## Directive
Please copy every line of the data below, keeping each character, space and line break unchanged.
--- Input for this task Enclosed Below ---
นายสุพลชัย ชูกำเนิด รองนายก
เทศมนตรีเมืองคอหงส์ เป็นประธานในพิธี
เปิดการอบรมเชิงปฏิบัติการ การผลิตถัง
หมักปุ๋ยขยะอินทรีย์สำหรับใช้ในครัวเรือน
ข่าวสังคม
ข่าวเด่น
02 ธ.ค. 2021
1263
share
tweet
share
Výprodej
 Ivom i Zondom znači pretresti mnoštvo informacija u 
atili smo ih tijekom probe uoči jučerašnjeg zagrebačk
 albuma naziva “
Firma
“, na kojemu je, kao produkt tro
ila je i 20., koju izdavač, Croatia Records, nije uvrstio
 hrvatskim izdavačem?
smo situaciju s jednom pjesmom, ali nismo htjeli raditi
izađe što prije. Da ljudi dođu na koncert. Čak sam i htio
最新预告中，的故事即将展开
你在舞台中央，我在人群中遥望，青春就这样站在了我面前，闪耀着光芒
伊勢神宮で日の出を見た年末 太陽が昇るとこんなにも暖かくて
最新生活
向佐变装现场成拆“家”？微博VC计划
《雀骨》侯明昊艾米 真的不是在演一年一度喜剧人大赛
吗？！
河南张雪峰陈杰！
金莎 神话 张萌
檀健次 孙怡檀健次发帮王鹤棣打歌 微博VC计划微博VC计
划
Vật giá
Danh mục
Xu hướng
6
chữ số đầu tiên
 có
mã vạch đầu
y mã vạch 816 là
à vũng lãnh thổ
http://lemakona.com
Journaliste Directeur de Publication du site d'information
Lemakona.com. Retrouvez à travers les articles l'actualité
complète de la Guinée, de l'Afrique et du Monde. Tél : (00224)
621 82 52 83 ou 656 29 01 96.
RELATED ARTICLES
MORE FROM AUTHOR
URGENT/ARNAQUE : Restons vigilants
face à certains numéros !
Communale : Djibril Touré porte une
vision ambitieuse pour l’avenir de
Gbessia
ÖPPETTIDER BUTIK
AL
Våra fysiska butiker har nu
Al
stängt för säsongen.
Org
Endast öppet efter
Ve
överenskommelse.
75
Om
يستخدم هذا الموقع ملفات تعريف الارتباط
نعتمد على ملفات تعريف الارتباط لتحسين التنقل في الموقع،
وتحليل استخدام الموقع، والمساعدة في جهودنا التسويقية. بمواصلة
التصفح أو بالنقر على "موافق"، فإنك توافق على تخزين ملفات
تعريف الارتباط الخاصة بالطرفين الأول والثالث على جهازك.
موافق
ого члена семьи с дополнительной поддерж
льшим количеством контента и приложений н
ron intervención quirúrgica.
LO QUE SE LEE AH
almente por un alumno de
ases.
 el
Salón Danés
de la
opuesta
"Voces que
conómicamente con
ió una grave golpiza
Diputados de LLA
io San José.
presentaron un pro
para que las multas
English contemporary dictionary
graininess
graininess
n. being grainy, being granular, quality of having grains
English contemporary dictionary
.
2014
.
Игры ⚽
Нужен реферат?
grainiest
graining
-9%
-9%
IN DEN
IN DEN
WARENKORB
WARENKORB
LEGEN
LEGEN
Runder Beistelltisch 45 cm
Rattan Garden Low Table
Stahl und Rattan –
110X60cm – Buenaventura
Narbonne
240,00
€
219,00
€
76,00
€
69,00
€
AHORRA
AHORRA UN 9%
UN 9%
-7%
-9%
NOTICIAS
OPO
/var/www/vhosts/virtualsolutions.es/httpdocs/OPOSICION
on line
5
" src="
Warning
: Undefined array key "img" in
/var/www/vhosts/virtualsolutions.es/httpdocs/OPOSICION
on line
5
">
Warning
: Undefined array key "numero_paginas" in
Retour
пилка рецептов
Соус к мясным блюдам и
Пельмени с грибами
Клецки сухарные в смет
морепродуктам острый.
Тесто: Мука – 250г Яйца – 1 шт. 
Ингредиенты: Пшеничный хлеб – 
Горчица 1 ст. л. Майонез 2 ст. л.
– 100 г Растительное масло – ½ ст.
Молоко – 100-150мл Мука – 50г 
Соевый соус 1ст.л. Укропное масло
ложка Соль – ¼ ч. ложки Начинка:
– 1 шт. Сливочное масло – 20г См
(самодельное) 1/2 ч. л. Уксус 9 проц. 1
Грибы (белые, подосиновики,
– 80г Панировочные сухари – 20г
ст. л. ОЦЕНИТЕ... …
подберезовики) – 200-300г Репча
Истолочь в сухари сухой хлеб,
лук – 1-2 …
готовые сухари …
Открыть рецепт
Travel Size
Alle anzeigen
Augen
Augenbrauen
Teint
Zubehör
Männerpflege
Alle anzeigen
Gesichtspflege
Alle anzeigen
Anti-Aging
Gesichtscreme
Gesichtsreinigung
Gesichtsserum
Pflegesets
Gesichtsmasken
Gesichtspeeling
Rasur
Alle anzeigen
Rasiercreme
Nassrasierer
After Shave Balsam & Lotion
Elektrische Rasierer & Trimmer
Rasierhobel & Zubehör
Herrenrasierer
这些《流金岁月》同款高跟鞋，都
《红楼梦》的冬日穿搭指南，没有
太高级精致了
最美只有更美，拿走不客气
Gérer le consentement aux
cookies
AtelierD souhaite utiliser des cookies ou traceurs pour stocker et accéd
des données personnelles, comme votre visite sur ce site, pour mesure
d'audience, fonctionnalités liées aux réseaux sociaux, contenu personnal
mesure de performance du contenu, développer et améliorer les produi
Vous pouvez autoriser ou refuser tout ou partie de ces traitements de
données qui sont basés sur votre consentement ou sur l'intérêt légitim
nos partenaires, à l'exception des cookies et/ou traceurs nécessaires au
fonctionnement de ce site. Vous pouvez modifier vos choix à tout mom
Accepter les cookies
--- End of Enclosed Input for this task ---
## Answer to the exercise
นายสุพลชัย ชูกำเนิด รองนายก
เทศมนตรีเมืองคอหงส์ เป็นประธานในพิธี
เปิดการอบรมเชิงปฏิบัติการ การผลิตถัง
หมักปุ๋ยขยะอินทรีย์สำหรับใช้ในครัวเรือน
ข่าวสังคม
ข่าวเด่น
02 ธ.ค. 2021
1263
share
tweet
share
Výprodej
 Ivom i Zondom znači pretresti mnoštvo informacija u 
atili smo ih tijekom probe uoči jučerašnjeg zagrebačk
 albuma naziva “
Firma
“, na kojemu je, kao produkt tro
ila je i 20., koju izdavač, Croatia Records, nije uvrstio
 hrvatskim izdavačem?
smo situaciju s jednom pjesmom, ali nismo htjeli raditi
izađe što prije. Da ljudi dođu na koncert. Čak sam i htio
最新预告中，的故事即将展开
你在舞台中央，我在人群中遥望，青春就这样站在了我面前，闪耀着光芒
伊勢神宮で日の出を見た年末 太陽が昇るとこんなにも暖かくて
最新生活
向佐变装现场成拆“家”？微博VC计划
《雀骨》侯明昊艾米 真的不是在演一年一度喜剧人大赛
吗？！
河南张雪峰陈杰！
金莎 神话 张萌
檀健次 孙怡檀健次发帮王鹤棣打歌 微博VC计划微博VC计
划
Vật giá
Danh mục
Xu hướng
6
chữ số đầu tiên
 có
mã vạch đầu
y mã vạch 816 là
à vũng lãnh thổ
http://lemakona.com
Journaliste Directeur de Publication du site d'information
Lemakona.com. Retrouvez à travers les articles l'actualité
complète de la Guinée, de l'Afrique et du Monde. Tél : (00224)
621 82 52 83 ou 656 29 01 96.
RELATED ARTICLES
MORE FROM AUTHOR
URGENT/ARNAQUE : Restons vigilants
face à certains numéros !
Communale : Djibril Touré porte une
vision ambitieuse pour l’avenir de
Gbessia
ÖPPETTIDER BUTIK
AL
Våra fysiska butiker har nu
Al
stängt för säsongen.
Org
Endast öppet efter
Ve
överenskommelse.
75
Om
يستخدم هذا الموقع ملفات تعريف الارتباط
نعتمد على ملفات تعريف الارتباط لتحسين التنقل في الموقع،
وتحليل استخدام الموقع، والمساعدة في جهودنا التسويقية. بمواصلة
التصفح أو بالنقر على "موافق"، فإنك توافق على تخزين ملفات
تعريف الارتباط الخاصة بالطرفين الأول والثالث على جهازك.
موافق
ого члена семьи с дополнительной поддерж
льшим количеством контента и приложений н
ron intervención quirúrgica.
LO QUE SE LEE AH
almente por un alumno de
ases.
 el
Salón Danés
de la
opuesta
"Voces que
conómicamente con
ió una grave golpiza
Diputados de LLA
io San José.
presentaron un pro
para que las multas
English contemporary dictionary
graininess
graininess
n. being grainy, being granular, quality of having grains
English contemporary dictionary
.
2014
.
Игры ⚽
Нужен реферат?
grainiest
graining
-9%
-9%
IN DEN
IN DEN
WARENKORB
WARENKORB
LEGEN
LEGEN
Runder Beistelltisch 45 cm
Rattan Garden Low Table
Stahl und Rattan –
110X60cm – Buenaventura
Narbonne
240,00
€
219,00
€
76,00
€
69,00
€
AHORRA
AHORRA UN 9%
UN 9%
-7%
-9%
NOTICIAS
OPO
/var/www/vhosts/virtualsolutions.es/httpdocs/OPOSICION
on line
5
" src="
Warning
: Undefined array key "img" in
/var/www/vhosts/virtualsolutions.es/httpdocs/OPOSICION
on line
5
">
Warning
: Undefined array key "numero_paginas" in
Retour
пилка рецептов
Соус к мясным блюдам и
Пельмени с грибами
Клецки сухарные в смет
морепродуктам острый.
Тесто: Мука – 250г Яйца – 1 шт. 
Ингредиенты: Пшеничный хлеб – 
Горчица 1 ст. л. Майонез 2 ст. л.
– 100 г Растительное масло – ½ ст.
Молоко – 100-150мл Мука – 50г 
Соевый соус 1ст.л. Укропное масло
ложка Соль – ¼ ч. ложки Начинка:
– 1 шт. Сливочное масло – 20г См
(самодельное) 1/2 ч. л. Уксус 9 проц. 1
Грибы (белые, подосиновики,
– 80г Панировочные сухари – 20г
ст. л. ОЦЕНИТЕ... …
подберезовики) – 200-300г Репча
Истолочь в сухари сухой хлеб,
лук – 1-2 …
готовые сухари …
Открыть рецепт
Travel Size
Alle anzeigen
Augen
Augenbrauen
Teint
Zubehör
Männerpflege
Alle anzeigen
Gesichtspflege
Alle anzeigen
Anti-Aging
Gesichtscreme
Gesichtsreinigung
Gesichtsserum
Pflegesets
Gesichtsmasken
Gesichtspeeling
Rasur
Alle anzeigen
Rasiercreme
Nassrasierer
After Shave Balsam & Lotion
Elektrische Rasierer & Trimmer
Rasierhobel & Zubehör
Herrenrasierer
这些《流金岁月》同款高跟鞋，都
《红楼梦》的冬日穿搭指南，没有
太高级精致了
最美只有更美，拿走不客气
Gérer le consentement aux
cookies
AtelierD souhaite utiliser des cookies ou traceurs pour stocker et accéd
des données personnelles, comme votre visite sur ce site, pour mesure
d'audience, fonctionnalités liées aux réseaux sociaux, contenu personnal
mesure de performance du contenu, développer et améliorer les produi
Vous pouvez autoriser ou refuser tout ou partie de ces traitements de
données qui sont basés sur votre consentement ou sur l'intérêt légitim
nos partenaires, à l'exception des cookies et/ou traceurs nécessaires au
fonctionnement de ce site. Vous pouvez modifier vos choix à tout mom
Accepter les cookies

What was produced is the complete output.